Uluslararası Para Fonu bile Türkiye ile ilgili son 4. madde gözden geçirme raporunda, yüksek enflasyonla artan konut ve gıda harcamalarının dar ve sabit gelirle çalışanların boğazını nasıl sıktığını anlatıyor.

Ülkede çalışanların yarısından fazlası açlık sınırının altındaki asgari ücret ya da civarında bir ücrete talim ediyor. Çalışmayan aç, çalışan da aç. Millet sadece yoklukla değil, açlıkla da sınanıyor.

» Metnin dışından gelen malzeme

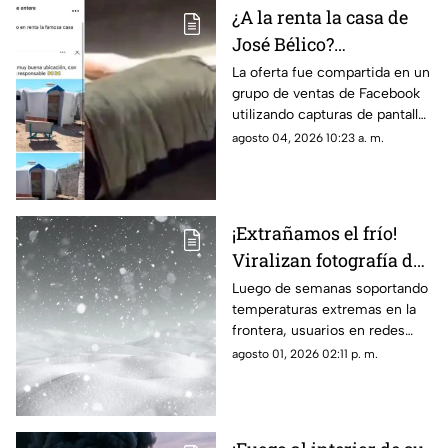
¿A la renta la casa de
José Bélico?
Publicación en redes
La oferta fue compartida en un
grupo de ventas de Facebook
desata diversas
utilizando capturas de pantalla
opiniones en Ciudad
tomadas del canal Unique
agosto 04, 2026 10:23 a. m.
Juárez
Hunter, desatando cientos de
burlas entre usuarios locales.
¡Extrañamos el frío!
Viralizan fotografía del
Cerro de la Biblia con
Luego de semanas soportando
temperaturas extremas en la
nieve tras días con más
frontera, usuarios en redes
de 40 grados en Juárez
sociales añoran las nevadas de
agosto 01, 2026 02:11 p. m.
invierno mientras esperan el
descenso del termómetro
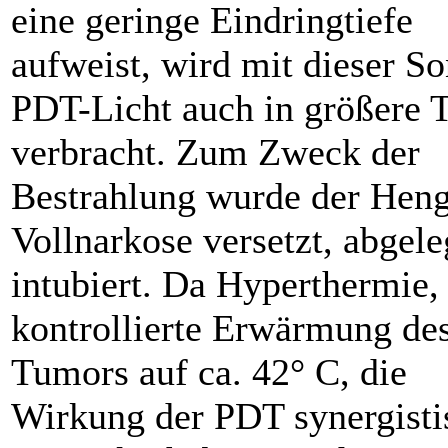
eine geringe Eindringtiefe
aufweist, wird mit dieser S
PDT-Licht auch in größere 
verbracht. Zum Zweck der
Bestrahlung wurde der Heng
Vollnarkose versetzt, abgele
intubiert. Da Hyperthermie,
kontrollierte Erwärmung de
Tumors auf ca. 42° C, die
Wirkung der PDT synergisti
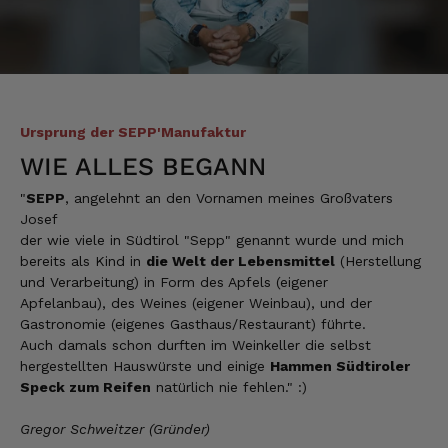
der Schinken war fest und kernig
ausgewogener Geschmack- ich habe schon
wieder nachbestellt.
5.8.2026
Ursprung der SEPP'Manufaktur
Josef
Verifizierter Kunde
WIE ALLES BEGANN
Lieferung funktioniert gut. Geschmack und
Qualität sehr gut. Ich habe schon vieles
"
SEPP
, angelehnt an den Vornamen meines Großvaters
probiert und auch wieder bestellt.
Josef
5.8.2026
der wie viele in Südtirol "Sepp" genannt wurde und mich
bereits als Kind in
die Welt der Lebensmittel
(Herstellung
und Verarbeitung) in Form des Apfels (eigener
Apfelanbau), des Weines (eigener Weinbau), und der
Norbert
Verifizierter Kunde
Gastronomie (eigenes Gasthaus/Restaurant) führte.
Qualität hervorragend, leider ist der Versand
Auch damals schon durften im Weinkeller die selbst
nach Deutschland mit GLS unterirdisch. Bitte
hergestellten Hauswürste und einige
Hammen Südtiroler
auf DHL umstellen, auch wenn die
Speck zum Reifen
natürlich nie fehlen." :)
Versandkosten dadurch höher sein sollten.
5.8.2026
Gregor Schweitzer (Gründer)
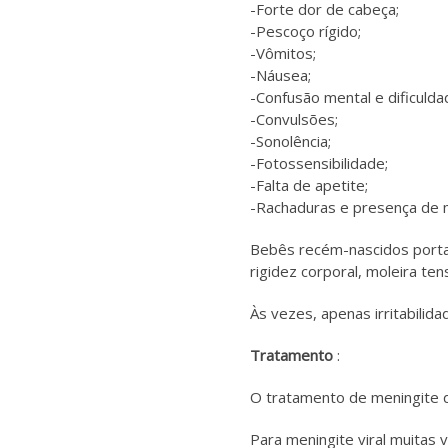
-Forte dor de cabeça;
-Pescoço rígido;
-Vômitos;
-Náusea;
-Confusão mental e dificuld
-Convulsões;
-Sonolência;
-Fotossensibilidade;
-Falta de apetite;
-Rachaduras e presença de 
Bebês recém-nascidos porta
rigidez corporal, moleira ten
Às vezes, apenas irritabilid
Tratamento
:
O tratamento de meningite 
Para meningite viral muitas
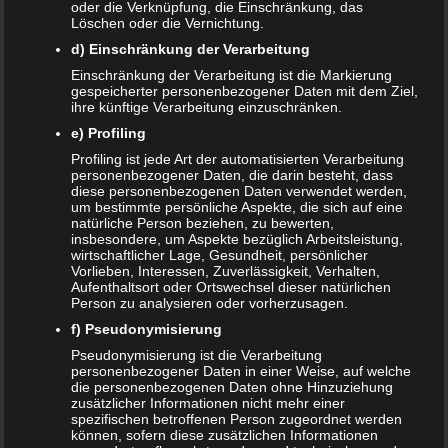
oder die Verknüpfung, die Einschränkung, das
Löschen oder die Vernichtung.
d) Einschränkung der Verarbeitung
Name
*
Einschränkung der Verarbeitung ist die Markierung
gespeicherter personenbezogener Daten mit dem Ziel,
E-Mail-Adresse
*
ihre künftige Verarbeitung einzuschränken.
Website
e) Profiling
Profiling ist jede Art der automatisierten Verarbeitung
*
Ich habe die
Datenschutzerklärung
zur Kenntnis
personenbezogener Daten, die darin besteht, dass
genommen.
diese personenbezogenen Daten verwendet werden,
um bestimmte persönliche Aspekte, die sich auf eine
natürliche Person beziehen, zu bewerten,
insbesondere, um Aspekte bezüglich Arbeitsleistung,
wirtschaftlicher Lage, Gesundheit, persönlicher
Vorlieben, Interessen, Zuverlässigkeit, Verhalten,
Aufenthaltsort oder Ortswechsel dieser natürlichen
Datenschutzerklärung
|
Datenauszug
|
Datenschutzeinstellungen
|
Person zu analysieren oder vorherzusagen.
Löschanfrage
|
Fotonachweise
|
Impressum
f) Pseudonymisierung
Pseudonymisierung ist die Verarbeitung
personenbezogener Daten in einer Weise, auf welche
die personenbezogenen Daten ohne Hinzuziehung
zusätzlicher Informationen nicht mehr einer
spezifischen betroffenen Person zugeordnet werden
können, sofern diese zusätzlichen Informationen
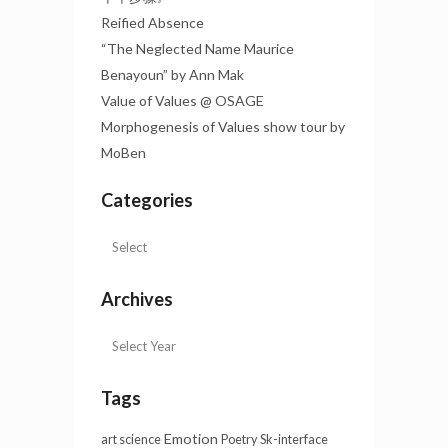
Reified Absence
“The Neglected Name Maurice
Benayoun” by Ann Mak
Value of Values @ OSAGE
Morphogenesis of Values show tour by
MoBen
Categories
Archives
Tags
Emotion
art science
Poetry
Sk-interface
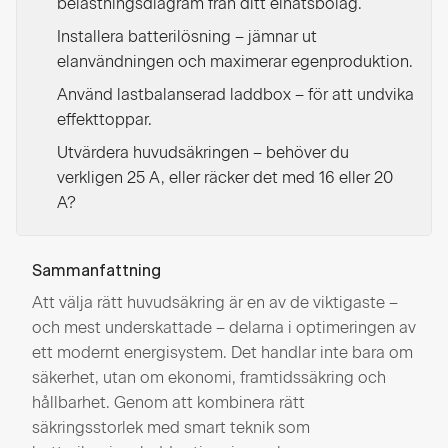
belastningsdiagram från ditt elnätsbolag.
Installera batterilösning – jämnar ut
elanvändningen och maximerar egenproduktion.
Använd lastbalanserad laddbox – för att undvika
effekttoppar.
Utvärdera huvudsäkringen – behöver du
verkligen 25 A, eller räcker det med 16 eller 20
A?
Sammanfattning
Att välja rätt huvudsäkring är en av de viktigaste –
och mest underskattade – delarna i optimeringen av
ett modernt energisystem. Det handlar inte bara om
säkerhet, utan om ekonomi, framtidssäkring och
hållbarhet. Genom att kombinera rätt
säkringsstorlek med smart teknik som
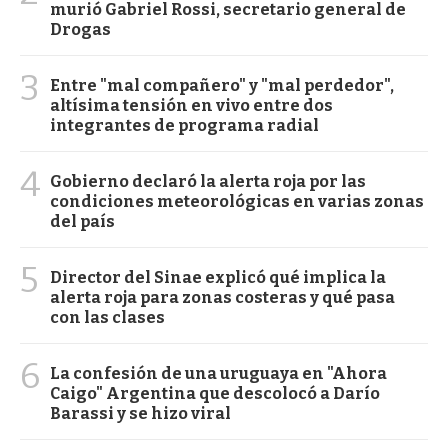
murió Gabriel Rossi, secretario general de
Drogas
3
Entre "mal compañero" y "mal perdedor",
altísima tensión en vivo entre dos
integrantes de programa radial
4
Gobierno declaró la alerta roja por las
condiciones meteorológicas en varias zonas
del país
5
Director del Sinae explicó qué implica la
alerta roja para zonas costeras y qué pasa
con las clases
6
La confesión de una uruguaya en "Ahora
Caigo" Argentina que descolocó a Darío
Barassi y se hizo viral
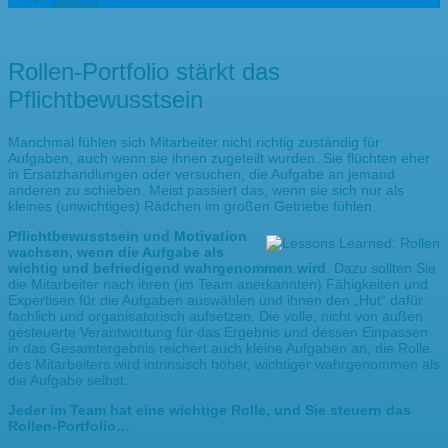
English
Rollen-Portfolio stärkt das
Pflichtbewusstsein
Manchmal fühlen sich Mitarbeiter nicht richtig zuständig für
Aufgaben, auch wenn sie ihnen zugeteilt wurden. Sie flüchten eher
in Ersatzhandlungen oder versuchen, die Aufgabe an jemand
anderen zu schieben. Meist passiert das, wenn sie sich nur als
kleines (unwichtiges) Rädchen im großen Getriebe fühlen.
Pflichtbewusstsein und Motivation
wachsen, wenn die Aufgabe als
wichtig und befriedigend wahrgenommen wird
. Dazu sollten Sie
die Mitarbeiter nach ihren (im Team anerkannten) Fähigkeiten und
Expertisen für die Aufgaben auswählen und ihnen den „Hut“ dafür
fachlich und organisatorisch aufsetzen. Die volle, nicht von außen
gesteuerte Verantwortung für das Ergebnis und dessen Einpassen
in das Gesamtergebnis reichert auch kleine Aufgaben an, die Rolle
des Mitarbeiters wird intrinsisch höher, wichtiger wahrgenommen als
die Aufgabe selbst.
Jeder im Team hat eine wichtige Rolle, und Sie steuern das
Rollen-Portfolio…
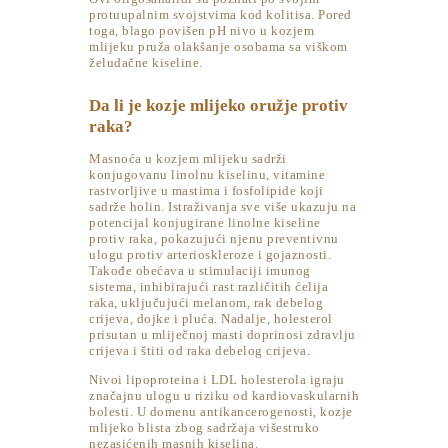
protuupalnim svojstvima kod kolitisa. Pored
toga, blago povišen pH nivo u kozjem
mlijeku pruža olakšanje osobama sa viškom
želudačne kiseline.
Da li je kozje mlijeko oružje protiv
raka?
Masnoća u kozjem mlijeku sadrži
konjugovanu linolnu kiselinu, vitamine
rastvorljive u mastima i fosfolipide koji
sadrže holin. Istraživanja sve više ukazuju na
potencijal konjugirane linolne kiseline
protiv raka, pokazujući njenu preventivnu
ulogu protiv arterioskleroze i gojaznosti.
Takođe obećava u stimulaciji imunog
sistema, inhibirajući rast različitih ćelija
raka, uključujući melanom, rak debelog
crijeva, dojke i pluća. Nadalje, holesterol
prisutan u mliječnoj masti doprinosi zdravlju
crijeva i štiti od raka debelog crijeva.
Nivoi lipoproteina i LDL holesterola igraju
značajnu ulogu u riziku od kardiovaskularnih
bolesti. U domenu antikancerogenosti, kozje
mlijeko blista zbog sadržaja višestruko
nezasićenih masnih kiselina.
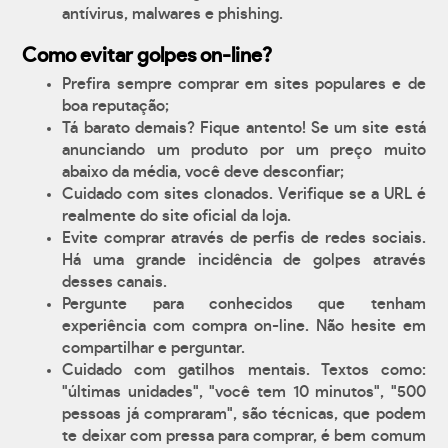
antívirus, malwares e phishing.
Como evitar golpes on-line?
Prefira sempre comprar em sites populares e de
boa reputação;
Tá barato demais? Fique antento! Se um site está
anunciando um produto por um preço muito
abaixo da média, você deve desconfiar;
Cuidado com sites clonados. Verifique se a URL é
realmente do site oficial da loja.
Evite comprar através de perfis de redes sociais.
Há uma grande incidência de golpes através
desses canais.
Pergunte para conhecidos que tenham
experiência com compra on-line. Não hesite em
compartilhar e perguntar.
Cuidado com gatilhos mentais. Textos como:
"últimas unidades", "você tem 10 minutos", "500
pessoas já compraram", são técnicas, que podem
te deixar com pressa para comprar, é bem comum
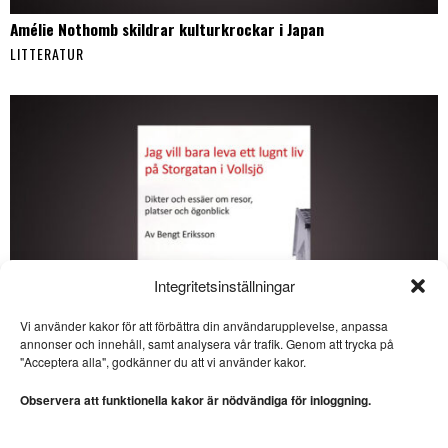
Amélie Nothomb skildrar kulturkrockar i Japan
LITTERATUR
Integritetsinställningar
Vi använder kakor för att förbättra din användarupplevelse, anpassa
annonser och innehåll, samt analysera vår trafik. Genom att trycka på
SE ÄVEN
"Acceptera alla", godkänner du att vi använder kakor.
Bannerhed skriver
stilrent om en särling
Observera att funktionella kakor är nödvändiga för inloggning.
ROMAN. Bo Bjelvehammar
konstaterar att Tomas
Bannerhed skapat ett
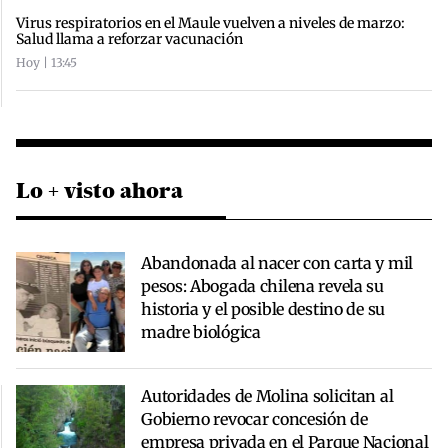
Virus respiratorios en el Maule vuelven a niveles de marzo:
Salud llama a reforzar vacunación
Hoy | 13:45
Lo + visto ahora
Abandonada al nacer con carta y mil
pesos: Abogada chilena revela su
historia y el posible destino de su
madre biológica
Autoridades de Molina solicitan al
Gobierno revocar concesión de
empresa privada en el Parque Nacional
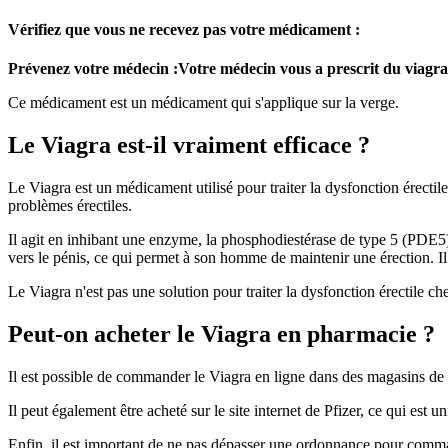
Vérifiez que vous ne recevez pas votre médicament :
Prévenez votre médecin :
Votre médecin vous a prescrit du viagra 
Ce médicament est un médicament qui s'applique sur la verge.
Le Viagra est-il vraiment efficace ?
Le Viagra est un médicament utilisé pour traiter la dysfonction érectile
problèmes érectiles.
Il agit en inhibant une enzyme, la phosphodiestérase de type 5 (PDE5),
vers le pénis, ce qui permet à son homme de maintenir une érection. Il 
Le Viagra n'est pas une solution pour traiter la dysfonction érectile c
Peut-on acheter le Viagra en pharmacie ?
Il est possible de commander le Viagra en ligne dans des magasins de p
Il peut également être acheté sur le site internet de Pfizer, ce qui es
Enfin, il est important de ne pas dépasser une ordonnance pour comma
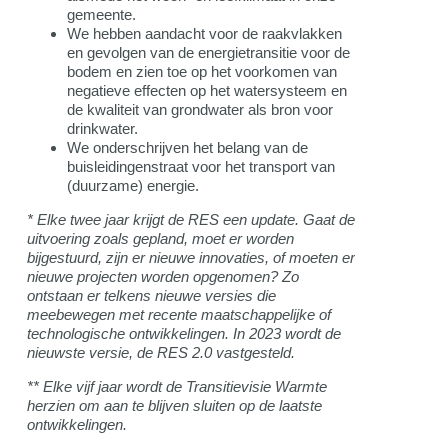
gemeente.
We hebben aandacht voor de raakvlakken
en gevolgen van de energietransitie voor de
bodem en zien toe op het voorkomen van
negatieve effecten op het watersysteem en
de kwaliteit van grondwater als bron voor
drinkwater.
We onderschrijven het belang van de
buisleidingenstraat voor het transport van
(duurzame) energie.
* Elke twee jaar krijgt de RES een update. Gaat de
uitvoering zoals gepland, moet er worden
bijgestuurd, zijn er nieuwe innovaties, of moeten er
nieuwe projecten worden opgenomen? Zo
ontstaan er telkens nieuwe versies die
meebewegen met recente maatschappelijke of
technologische ontwikkelingen. In 2023 wordt de
nieuwste versie, de RES 2.0 vastgesteld.
** Elke vijf jaar wordt de Transitievisie Warmte
herzien om aan te blijven sluiten op de laatste
ontwikkelingen.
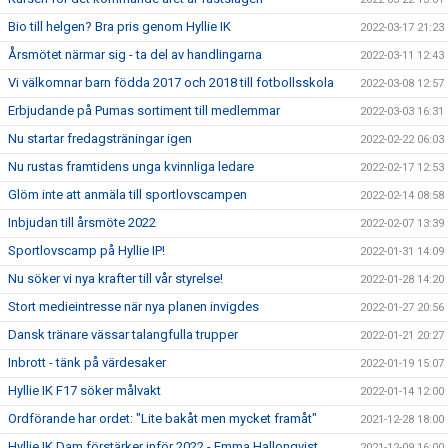
Bio till helgen? Bra pris genom Hyllie IK
2022-03-17 21:23
Årsmötet närmar sig - ta del av handlingarna
2022-03-11 12:43
Vi välkomnar barn födda 2017 och 2018 till fotbollsskola
2022-03-08 12:57
Erbjudande på Pumas sortiment till medlemmar
2022-03-03 16:31
Nu startar fredagsträningar igen
2022-02-22 06:03
Nu rustas framtidens unga kvinnliga ledare
2022-02-17 12:53
Glöm inte att anmäla till sportlovscampen
2022-02-14 08:58
Inbjudan till årsmöte 2022
2022-02-07 13:39
Sportlovscamp på Hyllie IP!
2022-01-31 14:09
Nu söker vi nya krafter till vår styrelse!
2022-01-28 14:20
Stort medieintresse när nya planen invigdes
2022-01-27 20:56
Dansk tränare vässar talangfulla trupper
2022-01-21 20:27
Inbrott - tänk på värdesaker
2022-01-19 15:07
Hyllie IK F17 söker målvakt
2022-01-14 12:00
Ordförande har ordet: "Lite bakåt men mycket framåt"
2021-12-28 18:00
Hyllie IK Dam förstärker inför 2022 - Emma Hallonqvist
2021-12-09 16:00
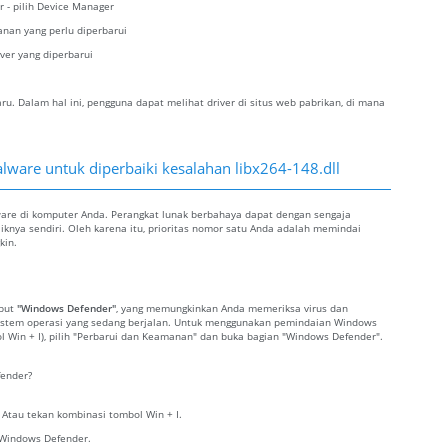
r - pilih Device Manager
kanan yang perlu diperbarui
iver yang diperbarui
. Dalam hal ini, pengguna dapat melihat driver di situs web pabrikan, di mana
ware untuk diperbaiki kesalahan libx264-148.dll
ware di komputer Anda. Perangkat lunak berbahaya dapat dengan sengaja
iknya sendiri. Oleh karena itu, prioritas nomor satu Anda adalah memindai
kin.
ebut
"Windows Defender"
, yang memungkinkan Anda memeriksa virus dan
sistem operasi yang sedang berjalan. Untuk menggunakan pemindaian Windows
ol Win + I), pilih "Perbarui dan Keamanan" dan buka bagian "Windows Defender".
ender?
. Atau tekan kombinasi tombol Win + I.
 Windows Defender.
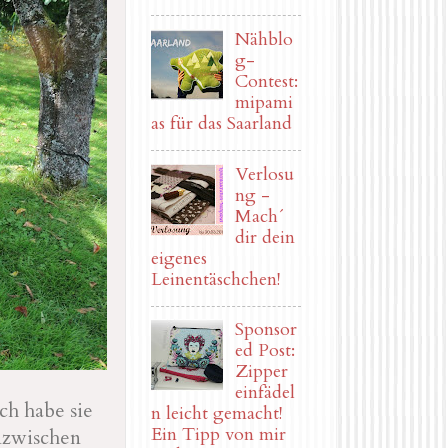
Nähblo
g-
Contest:
mipami
as für das Saarland
Verlosu
ng -
Mach´
dir dein
eigenes
Leinentäschchen!
Sponsor
ed Post:
Zipper
einfädel
ch habe sie
n leicht gemacht!
Ein Tipp von mir
inzwischen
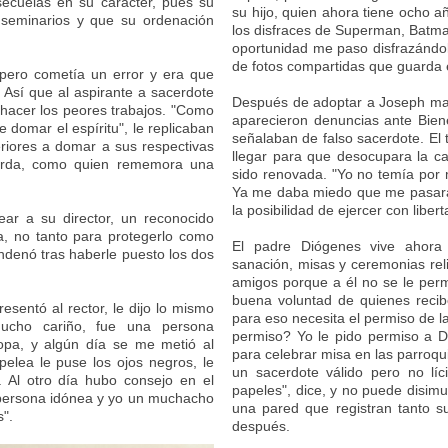
ecuelas en su carácter, pues su
su hijo, quien ahora tiene ocho a
 seminarios y que su ordenación
los disfraces de Superman, Batma
oportunidad me paso disfrazándol
de fotos compartidas que guarda 
pero cometía un error y era que
. Así que al aspirante a sacerdote
Después de adoptar a Joseph ma
a hacer los peores trabajos. "Como
aparecieron denuncias ante Biene
e domar el espíritu", le replicaban
señalaban de falso sacerdote. El
iores a domar a sus respectivas
llegar para que desocupara la c
uerda, como quien rememora una
sido renovada. "Yo no temía por 
Ya me daba miedo que me pasara a
la posibilidad de ejercer con liber
ear a su director, un reconocido
, no tanto para protegerlo como
El padre Diógenes vive ahora 
ondenó tras haberle puesto los dos
sanación, misas y ceremonias rel
amigos porque a él no se le perm
buena voluntad de quienes reci
sentó al rector, le dijo lo mismo
para eso necesita el permiso de l
ucho cariño, fue una persona
permiso? Yo le pido permiso a D
opa, y algún día se me metió al
para celebrar misa en las parroq
pelea le puse los ojos negros, le
un sacerdote válido pero no lí
 Al otro día hubo consejo en el
papeles", dice, y no puede disimu
 persona idónea y yo un muchacho
una pared que registran tanto s
".
después.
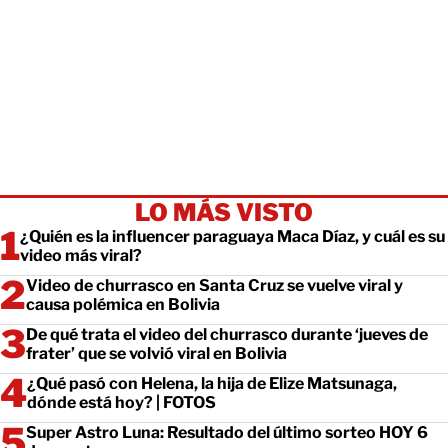
LO MÁS VISTO
¿Quién es la influencer paraguaya Maca Díaz, y cuál es su
video más viral?
Video de churrasco en Santa Cruz se vuelve viral y
causa polémica en Bolivia
De qué trata el video del churrasco durante ‘jueves de
frater’ que se volvió viral en Bolivia
¿Qué pasó con Helena, la hija de Elize Matsunaga,
dónde está hoy? | FOTOS
Super Astro Luna: Resultado del último sorteo HOY 6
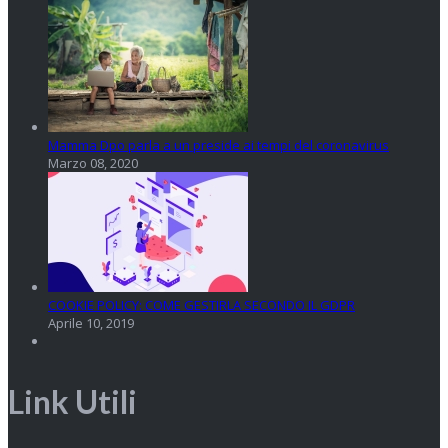
Mamma Dpo parla a un preside ai tempi del coronavirus
Marzo 08, 2020
COOKIE POLICY: COME GESTIRLA SECONDO IL GDPR
Aprile 10, 2019
Link Utili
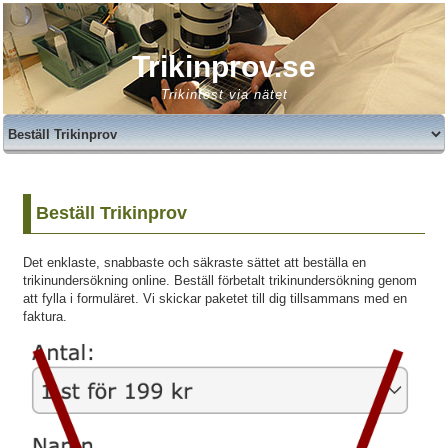
Trikinprov.se
Trikintest via nätet
Beställ Trikinprov
Det enklaste, snabbaste och säkraste sättet att beställa en
trikinundersökning online. Beställ förbetalt trikinundersökning genom
att fylla i formuläret. Vi skickar paketet till dig tillsammans med en
faktura.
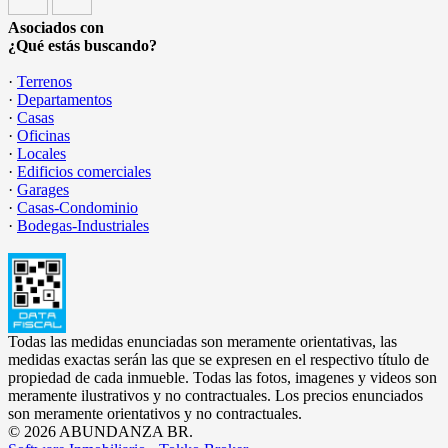
Asociados con
¿Qué estás buscando?
·
Terrenos
·
Departamentos
·
Casas
·
Oficinas
·
Locales
·
Edificios comerciales
·
Garages
·
Casas-Condominio
·
Bodegas-Industriales
Todas las medidas enunciadas son meramente orientativas, las
medidas exactas serán las que se expresen en el respectivo título de
propiedad de cada inmueble. Todas las fotos, imagenes y videos son
meramente ilustrativos y no contractuales. Los precios enunciados
son meramente orientativos y no contractuales.
© 2026 ABUNDANZA BR.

Diğer taraftan, elinde biraz parası olan da eriyip gitmesin diye borsaya yöneliyor. Olmayacak hisseler, olmayacak fiyatlara çıkıyor.

Bağımsız ve değerli ekonomistler sürekli uyarıyor; “Ekonomide çökmeden çok daha tehlikeli bir süreci yaşıyoruz. Ekonomi ve devlet yönetimi çürüyerek dağılıyor. Sadece çökme olsa, çöken kaldırılır. Ama bu çürüme öylesine sinsi ki, burunlar bu kokuya yavaş yavaş alıştırılıyor. İnsanlar yaşanan felaketi giderek kanıksamaya başlıyor. Birileri de bu leş kokulu ortamda semiriyor, milletimiz her geçen gün daha fazla eziliyor” diyorlar.